Luego, la historia de amor entre ellos está pautada, de comienzo a fin, por otra historia de amor: la de un cuento que lee en ídish una profesora de ídish y que funciona como fábula y comentario de lo que irá sucediendo con Paloma y Leandro, como si el relato de la hija del rabino y el joven sepulturero de un shetl prefigurara sus destinos. “Esta es la historia de un impostor, un tramposo cuyas mentiras tuvieron consecuencias catastróficas. Pero es también la historia de un pueblo que decidió olvidar su pasado y enterrar su cultura”, dice la profesora, aludiendo a su vez al núcleo de la película.

El documental sobre la música klezmer que Leandro empieza a desarrollar en Buenos Aires, registrando las presentaciones del magnífico dúo Lerner-Moguilevsky, no tendrá necesariamente “consecuencias catastróficas”, pero a pesar de su buen comienzo (consigue armar una coproducción con Austria) irá sucumbiendo poco a poco, en una suerte de viaje a ninguna parte. Paradójicamente, las dificultades que Leandro va encontrando a lo largo del rodaje hacen a la esencia del problema al que se enfrenta: no encuentra bandas de música klezmer, en un sentido estricto, ni en los pueblos más remotos de Ucrania (la película se filmó antes de la guerra) ni en Rumania o Moldavia. Pero la riqueza de la música auténticamente popular con la que se va tropezando, hecha por gente de pueblo que no vive de la música sino que la tiene incorporada a su vida cotidiana, le da sin embargo la pauta de que nunca está demasiado lejos de aquello que busca, como si diera con sus huellas pero nunca pudiera alcanzar su objetivo. Quizás por eso que el musicólogo Bob Cohen -que decidió radicarse por aquellos lugares para estudiar mejor el tema- llama “interferencias”, que no son solamente musicales o culturales, sino también políticas.

“A comienzos del siglo XIX, cuando se definen las ideas nacionales, se empezó por los idiomas, la poesía y las tradiciones y las músicas folklóricas”, dice Cohen en la película. “Compositores como Bartok y Kodaly en Hungría o Enescu en Rumania crean una música nacional, pero los judíos no hicieron eso, porque no eran un pueblo considerado con tradición folklórica. Eran comunidades dispersas unidas por una lengua y una religión, pero no teníamos una demanda de territorio. La nación era sionista y, por lo tanto, íbamos a crear un nuevo folklore, que terminó siendo la danza folklórica israelí, pero no íbamos a desenterrar la música y el idioma del pasado que tenían que ver con los grilletes de la diáspora”.

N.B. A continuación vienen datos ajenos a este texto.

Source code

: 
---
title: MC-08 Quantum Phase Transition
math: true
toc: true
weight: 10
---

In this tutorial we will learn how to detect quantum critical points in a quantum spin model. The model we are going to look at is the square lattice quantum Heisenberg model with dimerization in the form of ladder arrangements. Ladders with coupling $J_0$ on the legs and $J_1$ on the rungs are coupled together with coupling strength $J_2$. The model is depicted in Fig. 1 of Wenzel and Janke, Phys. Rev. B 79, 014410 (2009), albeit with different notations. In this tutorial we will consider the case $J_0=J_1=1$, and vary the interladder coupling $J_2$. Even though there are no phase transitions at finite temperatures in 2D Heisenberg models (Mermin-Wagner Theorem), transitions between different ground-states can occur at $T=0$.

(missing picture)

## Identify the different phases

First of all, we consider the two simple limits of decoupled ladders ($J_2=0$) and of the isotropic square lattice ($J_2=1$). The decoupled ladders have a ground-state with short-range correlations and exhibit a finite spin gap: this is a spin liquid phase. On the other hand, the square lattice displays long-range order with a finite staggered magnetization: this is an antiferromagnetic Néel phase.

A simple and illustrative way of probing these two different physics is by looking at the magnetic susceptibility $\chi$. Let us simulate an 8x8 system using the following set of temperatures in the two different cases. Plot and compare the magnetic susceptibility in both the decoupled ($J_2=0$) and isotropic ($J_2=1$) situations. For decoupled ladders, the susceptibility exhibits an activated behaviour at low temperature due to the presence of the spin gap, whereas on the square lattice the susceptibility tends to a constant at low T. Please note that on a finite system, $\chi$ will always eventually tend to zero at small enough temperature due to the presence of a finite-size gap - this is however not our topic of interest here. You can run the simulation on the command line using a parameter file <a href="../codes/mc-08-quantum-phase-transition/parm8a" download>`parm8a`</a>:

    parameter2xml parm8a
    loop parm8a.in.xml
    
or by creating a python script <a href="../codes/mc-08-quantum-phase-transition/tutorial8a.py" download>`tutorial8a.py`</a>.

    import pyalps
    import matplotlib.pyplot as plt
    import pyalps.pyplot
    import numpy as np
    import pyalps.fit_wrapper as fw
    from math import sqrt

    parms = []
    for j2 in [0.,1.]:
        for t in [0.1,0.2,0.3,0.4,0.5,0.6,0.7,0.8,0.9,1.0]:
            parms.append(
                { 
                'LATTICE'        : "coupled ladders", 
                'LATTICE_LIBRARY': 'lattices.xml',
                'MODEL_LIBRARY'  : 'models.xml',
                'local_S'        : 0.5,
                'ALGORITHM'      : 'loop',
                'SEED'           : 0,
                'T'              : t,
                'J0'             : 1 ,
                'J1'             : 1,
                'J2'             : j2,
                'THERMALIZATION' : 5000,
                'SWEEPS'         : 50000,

En los ocasionales monólogos interiores con los que Koch (él es el narrador) va haciendo de Adentro mío estoy bailando también un diario de viaje, un cuaderno de bitácora, sus hallazgos confirman a su vez las afirmaciones de Cohen. Como cuando Leandro encuentra otra pista sobre la muerte del ídish: la ideológica. “A principios del siglo XX aparecieron dos movimientos políticos antagónicos dentro del judaísmo”, cuenta. “El sionismo, que pregonaba un judaísmo territorial y la vuelta del hebreo, y el bundismo, una organización marxista que representaba a la clase trabajadora de habla ídish. El bundismo consideraba al ídish como su territorio y en 1905 se declaró un movimiento antisionista. El hebreo y sus partidarios se identificaron con el sionismo, mientras que los socialistas se reconocieron en el ídish”. La entrada del diario de Koch termina allí, pero basta con ver lo que es Israel hoy para darse cuenta quién se impuso en ese enfrentamiento y cuáles fueron las consecuencias.

Hay una virtud evidente en el hecho de que todas estas consideraciones –de orden musical, lingüístico, político- lleguen al espectador de la manera más amable, mientras la película discurre libremente por caminos de tierra de Transcarpacia y Besarabia y se dispersa retratando a los hombres y mujeres que viven, trabajan y hacen música por allí, no muy lejos de donde provenía la abuela de Koch. Como reconoce el narrador: “buscar las raíces era una forma subterránea de irse por las ramas”.